While the issue of resources is a crucial one – and it really does challenge continuing utopian discourses about the revolutionary impact of every new web application – some of the changes needed in order to cater for younger users’ needs are not always

resource-intensive. What is required instead is an understanding of the highly volatile and instrumental nature of citizens’ online and civic behaviour. Adapting to the medium’s nature, which, for better or for worse, is user-led, may well require prioritising needs, key messages and visual cues and – possibly – sacrificing some breadth and depth of content for a more engaging and efficient web design.

Having established the main approaches to online mobilisation by youth and issue websites, the following chapter focuses on a sub-sample of the issue-oriented websites examined here and presents our participants’ own responses to this material through an extensive user evaluation study. Gauging users’ own assessments of available online civic material is crucial in establishing these sites’ strengths and weaknesses, and essentially realising the extent to which these organisations are able to address young people’s online civic needs.

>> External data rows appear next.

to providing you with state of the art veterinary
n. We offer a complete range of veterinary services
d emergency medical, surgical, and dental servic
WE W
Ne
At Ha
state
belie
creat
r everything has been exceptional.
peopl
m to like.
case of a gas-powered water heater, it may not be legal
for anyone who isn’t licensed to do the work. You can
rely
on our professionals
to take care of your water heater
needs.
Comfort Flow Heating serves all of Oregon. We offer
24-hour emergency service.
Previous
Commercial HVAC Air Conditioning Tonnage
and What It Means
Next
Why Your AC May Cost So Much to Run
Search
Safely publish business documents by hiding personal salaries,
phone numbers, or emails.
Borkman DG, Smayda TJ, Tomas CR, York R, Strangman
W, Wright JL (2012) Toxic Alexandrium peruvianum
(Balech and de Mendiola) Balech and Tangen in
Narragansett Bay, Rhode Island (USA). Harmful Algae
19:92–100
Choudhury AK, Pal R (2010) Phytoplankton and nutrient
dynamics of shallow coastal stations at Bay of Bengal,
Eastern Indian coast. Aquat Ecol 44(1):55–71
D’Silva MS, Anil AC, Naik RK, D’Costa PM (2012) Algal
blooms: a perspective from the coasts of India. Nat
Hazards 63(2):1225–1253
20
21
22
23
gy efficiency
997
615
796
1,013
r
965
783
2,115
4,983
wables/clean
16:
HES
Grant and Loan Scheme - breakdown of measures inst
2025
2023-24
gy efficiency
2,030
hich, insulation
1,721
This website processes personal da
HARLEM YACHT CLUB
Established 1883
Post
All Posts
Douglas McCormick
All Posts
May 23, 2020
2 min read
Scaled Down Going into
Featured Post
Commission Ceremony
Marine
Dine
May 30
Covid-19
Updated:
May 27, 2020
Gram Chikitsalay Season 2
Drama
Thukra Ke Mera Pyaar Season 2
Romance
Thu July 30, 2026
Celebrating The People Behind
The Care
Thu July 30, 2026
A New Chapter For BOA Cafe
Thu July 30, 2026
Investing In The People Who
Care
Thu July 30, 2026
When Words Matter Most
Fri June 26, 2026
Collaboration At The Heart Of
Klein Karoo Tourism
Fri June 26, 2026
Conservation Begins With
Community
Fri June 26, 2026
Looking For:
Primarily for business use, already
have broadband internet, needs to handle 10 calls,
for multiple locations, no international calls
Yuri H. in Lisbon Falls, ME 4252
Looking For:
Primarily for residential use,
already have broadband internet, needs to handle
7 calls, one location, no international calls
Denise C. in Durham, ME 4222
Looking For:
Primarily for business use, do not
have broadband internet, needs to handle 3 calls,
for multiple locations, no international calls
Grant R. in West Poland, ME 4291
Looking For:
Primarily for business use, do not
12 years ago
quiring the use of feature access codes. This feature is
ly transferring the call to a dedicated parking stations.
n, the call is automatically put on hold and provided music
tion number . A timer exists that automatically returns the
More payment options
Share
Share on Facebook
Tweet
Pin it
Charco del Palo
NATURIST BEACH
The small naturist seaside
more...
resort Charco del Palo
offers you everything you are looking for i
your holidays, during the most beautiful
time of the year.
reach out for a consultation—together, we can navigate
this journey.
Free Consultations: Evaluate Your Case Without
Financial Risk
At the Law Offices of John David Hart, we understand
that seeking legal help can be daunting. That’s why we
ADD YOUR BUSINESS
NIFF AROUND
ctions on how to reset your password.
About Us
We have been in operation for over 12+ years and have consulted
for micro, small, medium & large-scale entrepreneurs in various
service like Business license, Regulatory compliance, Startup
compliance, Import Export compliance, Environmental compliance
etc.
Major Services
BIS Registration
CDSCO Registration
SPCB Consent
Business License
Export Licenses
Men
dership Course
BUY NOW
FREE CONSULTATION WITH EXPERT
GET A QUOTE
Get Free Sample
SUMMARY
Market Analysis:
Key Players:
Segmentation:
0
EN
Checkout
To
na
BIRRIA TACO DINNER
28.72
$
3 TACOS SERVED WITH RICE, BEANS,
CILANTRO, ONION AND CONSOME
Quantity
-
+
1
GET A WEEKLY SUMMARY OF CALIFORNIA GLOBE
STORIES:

The four websites chosen for that part of the study

(Fairtrade, Friends of the Earth, Soil Association and The Meatrix) represent comparable but slightly different approaches to online mobilisation, as they differ both in their visual design and in the articulation of their agendas.

Participant #2.11-BS: I think if people really can actually make a difference, like with voting… if you can vote on a website I’d probably be more inclined to actually go and think that I’m actually making a difference rather than just read and yet you’re thinking “ok…” – you know what I mean? So, I suppose it’s like… interacting with the… website.

Participant #2.10-AB: Yeah I’d like to know how… how… how it’s gonna make a difference, what I do… as well, that would be important. Sometimes you can just think “well… it’s just me on my own, what difference am I gonna make?”